### Given passage
Segment Open
Is helicopter parenting responsible for the obsession with victimhood and demand for "safe spaces" on college campuses?

It is an intriguing idea and one put forward by adolescent psychiatrist Abilash Gopal in an article the Huffington Post. Dr. Gopal works with adolescents who have been "overparented" and have a sense of both victimhood and entitlement.

While college campuses are notoriously liberal and tolerant, students across the nation are holding sit-ins and hunger strikes claiming that they feel discriminated against. Gopal sees something similar in patients. One was a male college student he saw in weekly therapy:

He had been raised by a tolerant family in a liberal community that accepted him for being gay. However, in childhood he complained of feeling oppressed and often acted out in anger. His parents and mental health clinicians validated his perception of being discriminated against unquestioningly, even though there were no significant events or trauma to substantiate his beliefs.

During our sessions, this patient would express deep resentment for not being accepted. He claimed with outrage that on his college campus, “People might stare at me if I chose to wear a dress one day.” When I pointed out that he attended an extremely liberal college in the Bay Area, and that it was less likely that people would respond in an aggressive way if he wore a dress there, he could not be budged from his furious stance.

He was unable to believe that the world could ever be accepting towards him, and that made him bitter and isolated. He dropped out of school shortly thereafter, stating that he could not feel safe in such a hostile environment. He was unable to make progress in therapy and ended up quitting prematurely.

While Gopal believes that therapy can help many recover from unrealistic beliefs that they suffer from discrimination, the psychiatrist is nevertheless concerned about the number of young people who are demanding refuge from perceived slights that are not real. Gopal concludes with a sober observation:

It seems likely that many of the students at elite and liberal colleges who are complaining about the ways in which the world is keeping them down were once children raised by helicopter parents. The coddled child becomes the entitled teenager. The teen who expects his parents to fix his problems becomes the college student who demands that professors and administrators remove his obstacles.

If we continue to walk on eggshells to avoid offending these hypersensitive young adults, we are empowering their victimhood status. If we continue to indulge their irrational demands, we are robbing them of the opportunity to learn how to function independently in the real world. If we continue to overparent our kids, we are in danger of raising further generations of adolescents that are missing three key virtues of character: self-reliance, self-confidence, and resilience.
Segment Closed
### Things to do
a - Translate this sentence from the passage on helicopter parenting into Spanish: "The coddled child becomes the entitled teenager."
b - In one to three sentences, explain why the passage on helicopter parenting says people should stop indulging the irrational demands of hypersensitive young adults.
c - Rewrite the paragraph of the passage on helicopter parenting that begins "If we continue to walk on eggshells" as a short list of its warnings.

### Dataset records
Segment Open
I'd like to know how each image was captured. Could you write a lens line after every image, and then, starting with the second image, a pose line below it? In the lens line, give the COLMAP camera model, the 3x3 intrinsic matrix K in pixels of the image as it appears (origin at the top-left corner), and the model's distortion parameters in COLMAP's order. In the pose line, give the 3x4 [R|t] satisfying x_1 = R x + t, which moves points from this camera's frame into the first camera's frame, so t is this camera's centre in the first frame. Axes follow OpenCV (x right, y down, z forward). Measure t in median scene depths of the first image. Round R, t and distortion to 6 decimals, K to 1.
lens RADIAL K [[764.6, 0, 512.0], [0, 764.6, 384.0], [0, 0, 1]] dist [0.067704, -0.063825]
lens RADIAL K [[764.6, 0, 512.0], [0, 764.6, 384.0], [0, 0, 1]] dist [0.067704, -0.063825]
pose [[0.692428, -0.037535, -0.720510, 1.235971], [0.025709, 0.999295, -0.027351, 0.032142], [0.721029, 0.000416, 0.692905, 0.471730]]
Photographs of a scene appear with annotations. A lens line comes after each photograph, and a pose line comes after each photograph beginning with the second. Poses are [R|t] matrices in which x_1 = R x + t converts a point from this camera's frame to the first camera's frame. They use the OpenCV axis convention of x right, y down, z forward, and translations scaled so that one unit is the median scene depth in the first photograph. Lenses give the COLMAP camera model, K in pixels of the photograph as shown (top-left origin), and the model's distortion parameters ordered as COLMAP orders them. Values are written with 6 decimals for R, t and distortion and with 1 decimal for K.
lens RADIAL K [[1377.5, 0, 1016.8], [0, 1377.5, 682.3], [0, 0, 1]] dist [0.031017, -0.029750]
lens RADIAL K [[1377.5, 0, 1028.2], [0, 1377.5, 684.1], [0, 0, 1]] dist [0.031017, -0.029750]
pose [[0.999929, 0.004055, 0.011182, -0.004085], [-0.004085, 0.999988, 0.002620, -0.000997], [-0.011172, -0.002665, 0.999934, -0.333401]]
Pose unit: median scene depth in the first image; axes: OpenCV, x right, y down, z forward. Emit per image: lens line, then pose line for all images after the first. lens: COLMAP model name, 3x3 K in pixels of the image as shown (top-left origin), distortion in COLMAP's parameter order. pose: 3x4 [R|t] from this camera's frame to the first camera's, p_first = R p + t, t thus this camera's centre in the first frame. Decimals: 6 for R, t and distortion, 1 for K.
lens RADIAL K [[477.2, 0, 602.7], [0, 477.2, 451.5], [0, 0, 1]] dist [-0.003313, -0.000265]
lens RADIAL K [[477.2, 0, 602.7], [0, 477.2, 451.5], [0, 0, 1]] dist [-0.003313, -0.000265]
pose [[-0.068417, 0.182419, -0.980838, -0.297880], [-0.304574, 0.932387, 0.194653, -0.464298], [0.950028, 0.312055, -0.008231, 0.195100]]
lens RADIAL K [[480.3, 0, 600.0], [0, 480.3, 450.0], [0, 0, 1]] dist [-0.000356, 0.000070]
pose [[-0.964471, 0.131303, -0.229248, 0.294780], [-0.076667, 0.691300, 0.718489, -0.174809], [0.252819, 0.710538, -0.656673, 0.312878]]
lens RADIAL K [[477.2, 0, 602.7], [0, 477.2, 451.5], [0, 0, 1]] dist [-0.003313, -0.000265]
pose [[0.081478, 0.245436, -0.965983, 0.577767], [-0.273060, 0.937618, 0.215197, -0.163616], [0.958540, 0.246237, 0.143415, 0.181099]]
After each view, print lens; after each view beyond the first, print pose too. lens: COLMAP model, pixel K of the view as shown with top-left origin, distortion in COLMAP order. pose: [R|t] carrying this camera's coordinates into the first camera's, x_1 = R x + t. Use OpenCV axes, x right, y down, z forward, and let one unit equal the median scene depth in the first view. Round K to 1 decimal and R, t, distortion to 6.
Segment Closed
### Answers to the tasks
a - El niño mimado se convierte en el adolescente que se cree con derecho a todo.

b - Indulging those demands robs young adults of the chance to learn how to function independently in the real world.

c -
- Walking on eggshells to avoid offending hypersensitive young adults empowers their victimhood status.
- Indulging their irrational demands robs them of the chance to learn to function independently in the real world.
- Continuing to overparent risks raising more generations of adolescents who lack self-reliance, self-confidence, and resilience.